No quería hablar nada, había tenido un acto reflejo con el beso, pero no quería ni compasiones ni misericordias de nadie, nunca me ha gustado la compasión o las buenas palabras cuando uno está sintiendo diferente al otro, me hace sentir muy pequeña. Dango me ayudó a bajar las escaleras y me abrió la puerta del coche.

Cuando subió, abrió su guantera y sacó un espray desodorante para el coche, olía como Armani, rocío todo el coche que por poco me ahoga, me habían dejado de interesar las personas que cuidan hasta el último detalle. Es un meticuloso, de la familia de los escrupulosos obsesivos, pensaba mientras bajaba la ventanilla. Me gustaba Frankie, un ser descuidado de la familia de los despistados, que sale de las fiestas olvidándose su americana dentro y que vuelve al día siguiente a por ella.

Esas cosas me parecían tiernas.
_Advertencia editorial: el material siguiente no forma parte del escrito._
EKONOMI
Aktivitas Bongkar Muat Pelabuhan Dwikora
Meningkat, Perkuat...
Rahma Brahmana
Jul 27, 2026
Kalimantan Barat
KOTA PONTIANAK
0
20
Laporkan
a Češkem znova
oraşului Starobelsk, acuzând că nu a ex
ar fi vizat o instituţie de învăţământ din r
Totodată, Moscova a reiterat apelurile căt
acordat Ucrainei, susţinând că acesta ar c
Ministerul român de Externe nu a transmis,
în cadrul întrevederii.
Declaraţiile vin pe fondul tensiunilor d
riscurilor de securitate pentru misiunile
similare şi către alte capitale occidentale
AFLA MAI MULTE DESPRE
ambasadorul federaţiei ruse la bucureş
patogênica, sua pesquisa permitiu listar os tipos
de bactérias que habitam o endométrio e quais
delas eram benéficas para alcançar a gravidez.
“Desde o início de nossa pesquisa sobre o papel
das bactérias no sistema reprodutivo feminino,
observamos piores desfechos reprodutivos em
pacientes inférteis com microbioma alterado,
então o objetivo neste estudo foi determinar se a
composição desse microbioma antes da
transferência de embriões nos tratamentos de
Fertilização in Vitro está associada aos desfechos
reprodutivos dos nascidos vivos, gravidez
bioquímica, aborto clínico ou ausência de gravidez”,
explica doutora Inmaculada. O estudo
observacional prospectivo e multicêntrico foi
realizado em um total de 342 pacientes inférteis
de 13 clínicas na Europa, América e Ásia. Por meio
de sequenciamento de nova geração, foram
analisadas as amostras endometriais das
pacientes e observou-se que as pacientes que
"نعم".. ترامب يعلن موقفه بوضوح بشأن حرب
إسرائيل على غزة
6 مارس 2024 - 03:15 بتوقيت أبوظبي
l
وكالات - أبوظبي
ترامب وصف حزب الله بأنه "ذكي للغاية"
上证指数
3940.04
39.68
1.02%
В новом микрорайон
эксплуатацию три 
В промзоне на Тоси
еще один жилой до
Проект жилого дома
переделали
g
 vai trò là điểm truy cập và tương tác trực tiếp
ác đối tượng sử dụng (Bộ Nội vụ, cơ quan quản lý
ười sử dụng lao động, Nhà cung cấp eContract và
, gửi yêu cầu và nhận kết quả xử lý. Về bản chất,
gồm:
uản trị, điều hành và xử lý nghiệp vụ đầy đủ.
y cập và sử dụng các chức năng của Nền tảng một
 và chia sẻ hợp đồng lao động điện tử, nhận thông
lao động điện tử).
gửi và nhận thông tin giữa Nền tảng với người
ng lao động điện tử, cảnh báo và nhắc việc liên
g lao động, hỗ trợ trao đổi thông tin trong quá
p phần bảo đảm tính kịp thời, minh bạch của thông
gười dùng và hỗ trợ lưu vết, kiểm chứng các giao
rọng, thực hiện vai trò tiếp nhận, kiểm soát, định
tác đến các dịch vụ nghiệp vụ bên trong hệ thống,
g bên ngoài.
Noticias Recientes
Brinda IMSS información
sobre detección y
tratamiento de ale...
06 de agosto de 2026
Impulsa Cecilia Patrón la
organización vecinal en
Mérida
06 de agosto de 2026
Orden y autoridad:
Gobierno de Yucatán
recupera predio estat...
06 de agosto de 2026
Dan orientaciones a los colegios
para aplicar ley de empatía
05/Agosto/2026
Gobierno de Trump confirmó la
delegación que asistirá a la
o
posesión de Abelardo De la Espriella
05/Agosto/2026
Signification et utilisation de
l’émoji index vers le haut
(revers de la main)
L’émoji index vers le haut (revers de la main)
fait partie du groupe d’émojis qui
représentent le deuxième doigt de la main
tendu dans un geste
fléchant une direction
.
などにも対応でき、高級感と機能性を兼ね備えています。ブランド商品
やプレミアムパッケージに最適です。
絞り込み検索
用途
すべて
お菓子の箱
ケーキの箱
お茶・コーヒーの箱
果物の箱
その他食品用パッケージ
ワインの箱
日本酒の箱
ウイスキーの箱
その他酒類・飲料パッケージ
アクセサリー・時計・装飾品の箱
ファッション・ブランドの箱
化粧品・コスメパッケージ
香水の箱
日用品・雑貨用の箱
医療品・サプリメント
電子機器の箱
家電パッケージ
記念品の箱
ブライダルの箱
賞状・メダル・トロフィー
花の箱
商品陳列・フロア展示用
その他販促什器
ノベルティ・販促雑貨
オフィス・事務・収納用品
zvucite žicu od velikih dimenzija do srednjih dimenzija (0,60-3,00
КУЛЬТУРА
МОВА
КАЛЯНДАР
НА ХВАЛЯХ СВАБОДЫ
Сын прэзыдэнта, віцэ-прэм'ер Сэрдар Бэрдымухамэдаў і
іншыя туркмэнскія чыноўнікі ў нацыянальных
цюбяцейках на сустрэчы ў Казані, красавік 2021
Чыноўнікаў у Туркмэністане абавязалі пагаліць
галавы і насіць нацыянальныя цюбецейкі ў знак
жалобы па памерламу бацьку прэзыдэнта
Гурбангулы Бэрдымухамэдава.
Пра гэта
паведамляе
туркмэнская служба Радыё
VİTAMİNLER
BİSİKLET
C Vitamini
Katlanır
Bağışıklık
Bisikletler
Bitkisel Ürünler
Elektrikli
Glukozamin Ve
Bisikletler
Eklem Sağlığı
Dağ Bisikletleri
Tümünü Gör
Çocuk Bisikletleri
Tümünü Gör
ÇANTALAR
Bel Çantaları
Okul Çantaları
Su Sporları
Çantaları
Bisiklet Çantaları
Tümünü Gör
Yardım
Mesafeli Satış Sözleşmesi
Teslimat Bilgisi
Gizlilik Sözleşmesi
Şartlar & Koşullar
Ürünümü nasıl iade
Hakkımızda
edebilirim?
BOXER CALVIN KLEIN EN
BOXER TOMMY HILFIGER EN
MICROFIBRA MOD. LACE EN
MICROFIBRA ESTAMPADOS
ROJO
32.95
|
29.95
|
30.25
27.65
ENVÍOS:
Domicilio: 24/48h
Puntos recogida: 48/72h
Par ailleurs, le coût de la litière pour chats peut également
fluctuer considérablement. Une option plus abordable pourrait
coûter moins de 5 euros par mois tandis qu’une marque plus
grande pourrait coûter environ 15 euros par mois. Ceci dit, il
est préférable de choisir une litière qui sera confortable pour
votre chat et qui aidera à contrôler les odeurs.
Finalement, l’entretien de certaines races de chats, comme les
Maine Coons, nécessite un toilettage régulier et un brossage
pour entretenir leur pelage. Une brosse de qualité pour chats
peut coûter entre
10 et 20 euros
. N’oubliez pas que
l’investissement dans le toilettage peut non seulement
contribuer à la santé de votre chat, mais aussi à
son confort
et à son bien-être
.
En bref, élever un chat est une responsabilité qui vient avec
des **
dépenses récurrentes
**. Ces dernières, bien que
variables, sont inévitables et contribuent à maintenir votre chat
Esa noche con la presión en la cabeza del beso dormí como un miembro de la asociación, como un bebé que acaba de ver el mundo; espero no convertirme en hormiga, hace poco leí un libro alemán que la mujer hizo tantas fechorías en su vida y fue tan egoísta que al final le salieron antenas y patas. Si me pasaba esto, me iba a resultar más difícil conquistar a Frankie, aunque a lo mejor las hormigas madres me ayudarían. Creo que sería más fácil reencarnarme en tábano y sobrevolar su cama con un gran cartel en el que decir: «¡Tómame!»

Esa noche tuve un montón de pesadillas en mi cabeza. De pronto el animal de cama, porque no podía calificar a Frankie de otra forma, andaba por el campo y en su hombro iba yo en forma de tábano, picando su espalda y haciéndome notar. Luego, al momento me volvía a transformar en humana y con mi boca le sacaba todo el veneno, en este líquido se había convertido Rosario, así que no paraba de escupir al suelo toda la ponzoña. Y seguíamos andando por verdes trigales durante toda la noche hasta que una gran suela de zapato me hacía sombra, tapó todo mi cuerpo y de pronto me machacó en el suelo y salió de mí todo el jugo que llevaba dentro.

Me desperté de sobresalto bañada en sudor. Me dirigí al baño con mi móvil por si Frankie me había dejado algún mensaje y, cuando iba a verlo, este se me cayó por el váter. Mi móvil bañado en agua, pensé que gracias a los cielos por no haber hecho pis minutos antes.

Así que me armé de valor, algo peor no me podía pasar. El colmo de la mala suerte, es mi móvil nadando por aguas menores. Como pude, metí la mano en el pequeño río y, sin pensarlo dos veces, lo saqué. Al instante saqué mi secador de pelo y comencé a secarlo.

No revivía. Cogí dos toallas, y saqué la batería. Al minuto lo puse a cargar. Mi móvil había muerto. Me dirigí al ordenador y busqué en Google: «cómo salvar un móvil del lavabo.» Me avergonzaba decirle a mi propia máquina que se había caído por el terraplén. El único consejo que vi, fue: «Métalo en arroz.» Fui corriendo a la cocina, allí busqué un cuenco para echar el arroz, y con él enterré mi móvil, mi batería, y mis posibles SMS de hombres interesantes. Hice un réquiem y recé por su alma.